WORK REQUIRED: Filter the data below, keeping only lines that contain "Census".
__________________________________________________
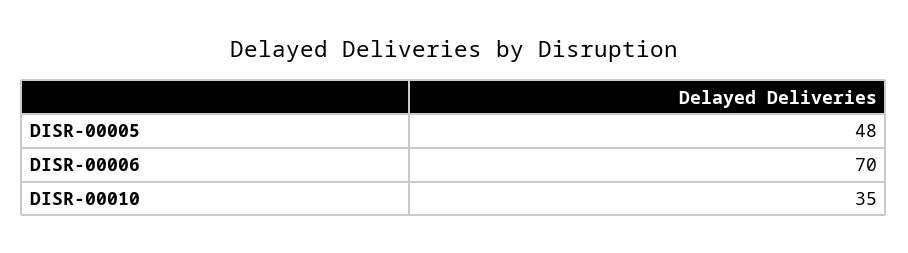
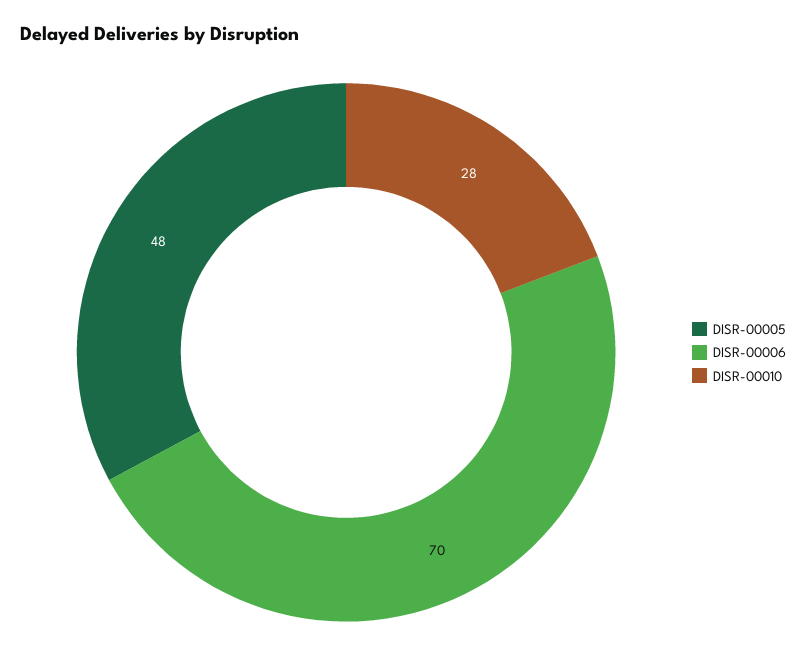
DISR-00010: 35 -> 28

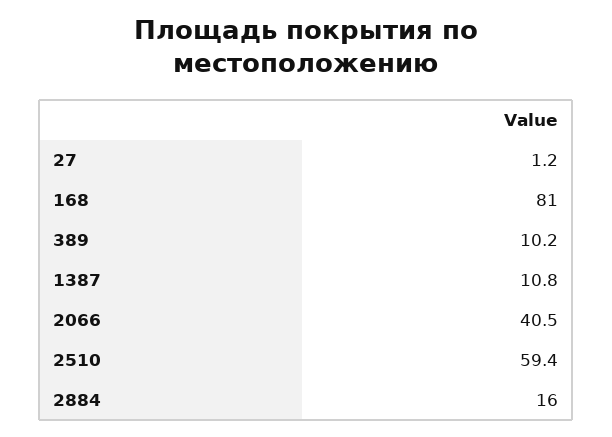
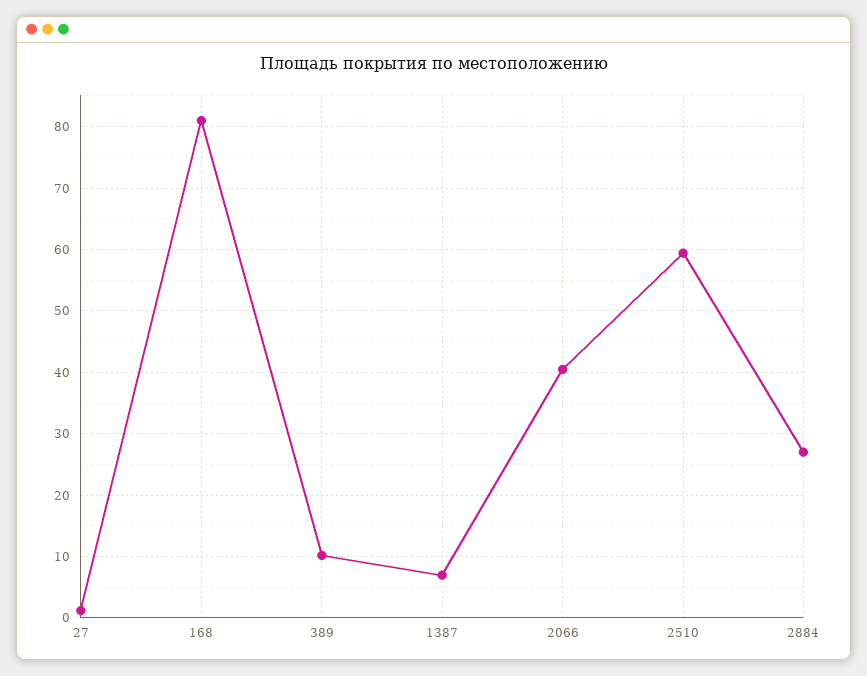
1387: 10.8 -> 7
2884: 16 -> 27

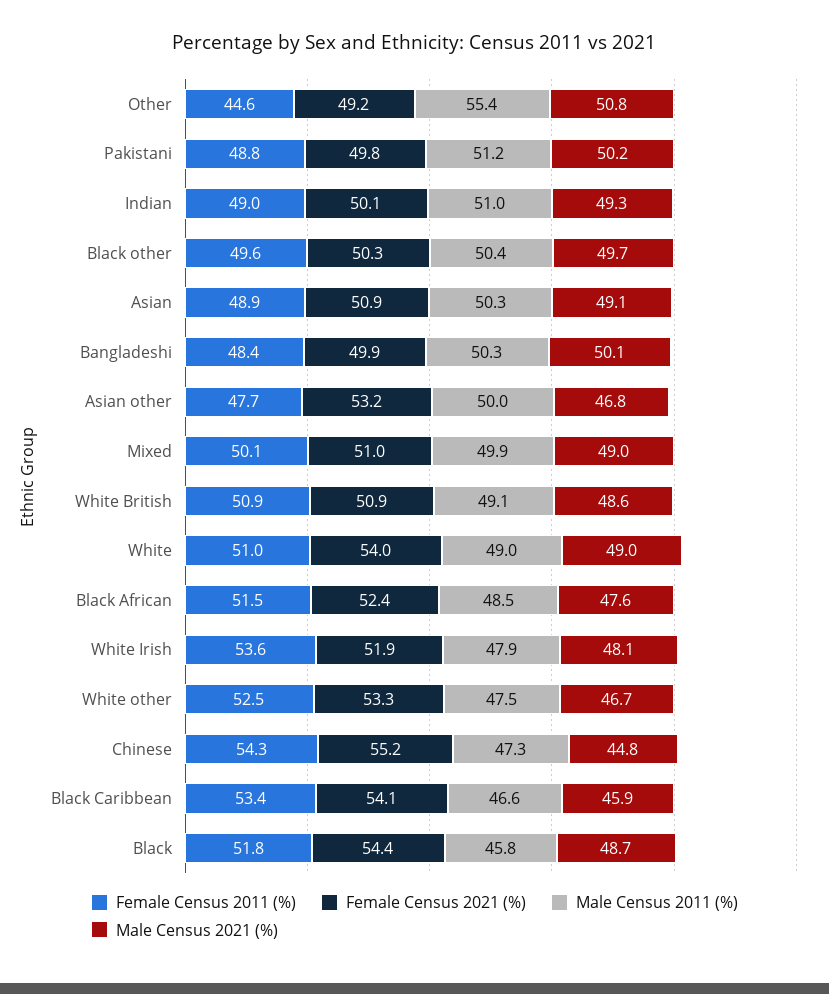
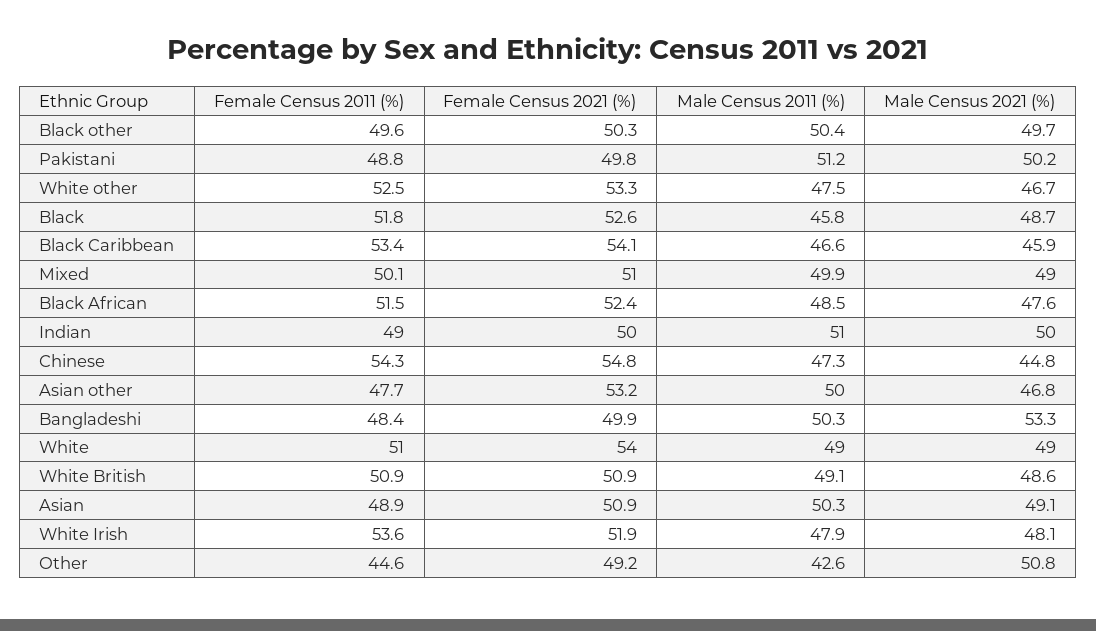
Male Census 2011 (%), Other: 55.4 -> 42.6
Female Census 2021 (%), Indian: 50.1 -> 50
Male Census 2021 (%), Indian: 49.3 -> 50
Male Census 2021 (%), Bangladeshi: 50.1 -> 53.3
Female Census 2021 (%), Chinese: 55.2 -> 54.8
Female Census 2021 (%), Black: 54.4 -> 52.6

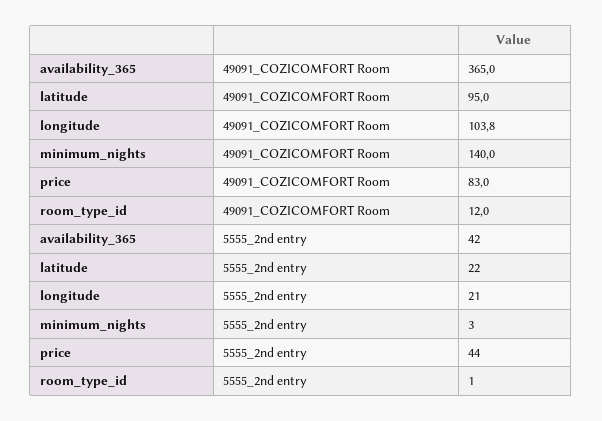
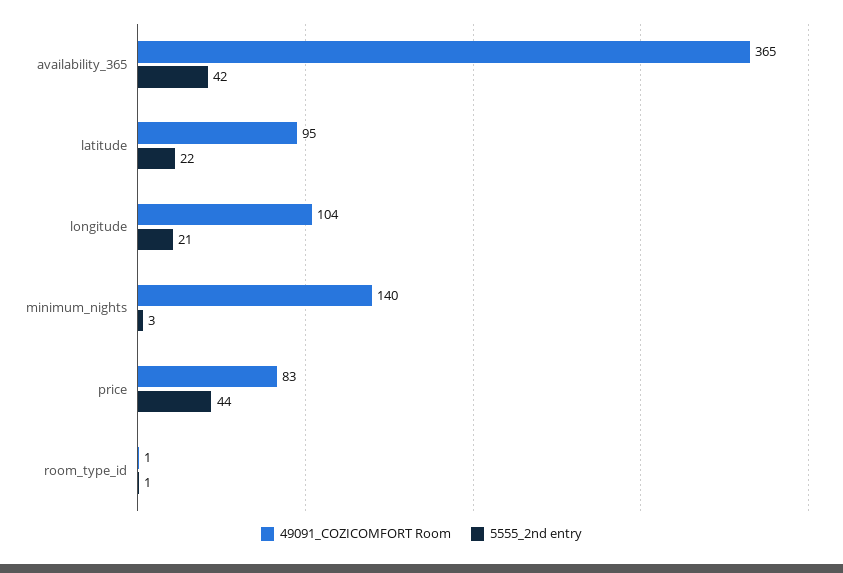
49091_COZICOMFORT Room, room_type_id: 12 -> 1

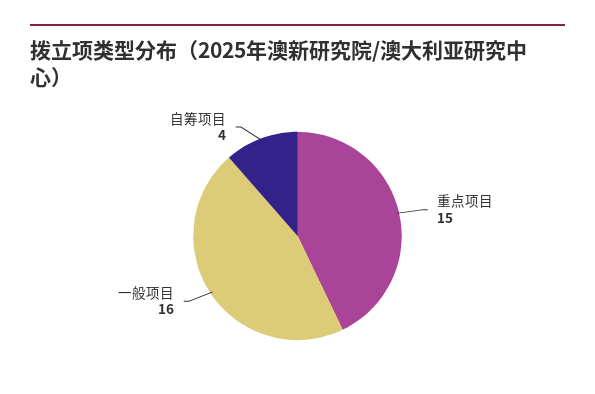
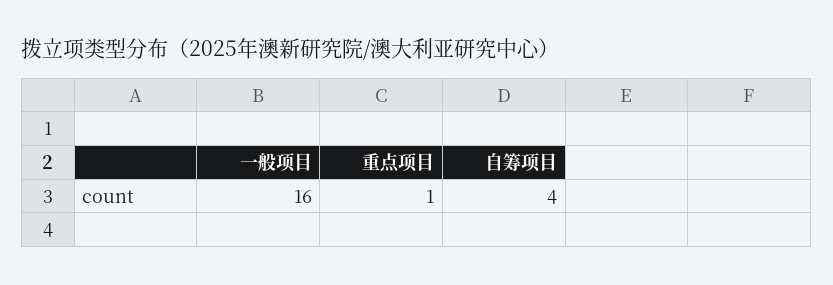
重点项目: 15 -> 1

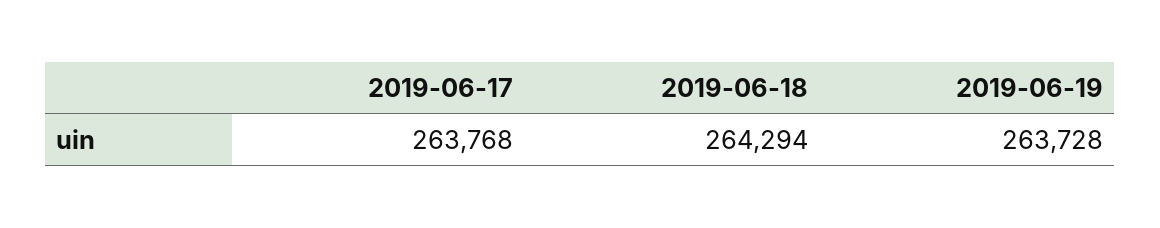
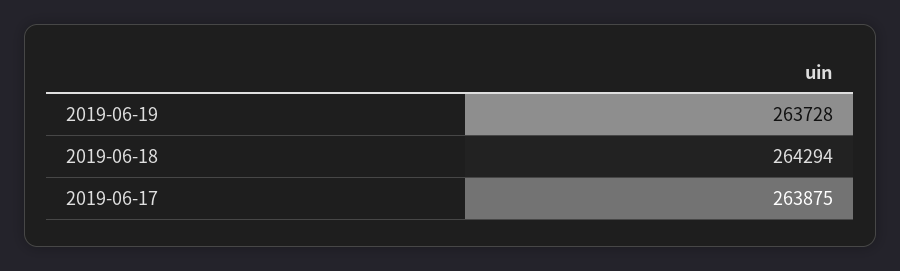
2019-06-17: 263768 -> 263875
__________________________________________________
OUTPUT BELOW:
Male Census 2011 (%), Other: 55.4 -> 42.6
Female Census 2021 (%), Indian: 50.1 -> 50
Male Census 2021 (%), Indian: 49.3 -> 50
Male Census 2021 (%), Bangladeshi: 50.1 -> 53.3
Female Census 2021 (%), Chinese: 55.2 -> 54.8
Female Census 2021 (%), Black: 54.4 -> 52.6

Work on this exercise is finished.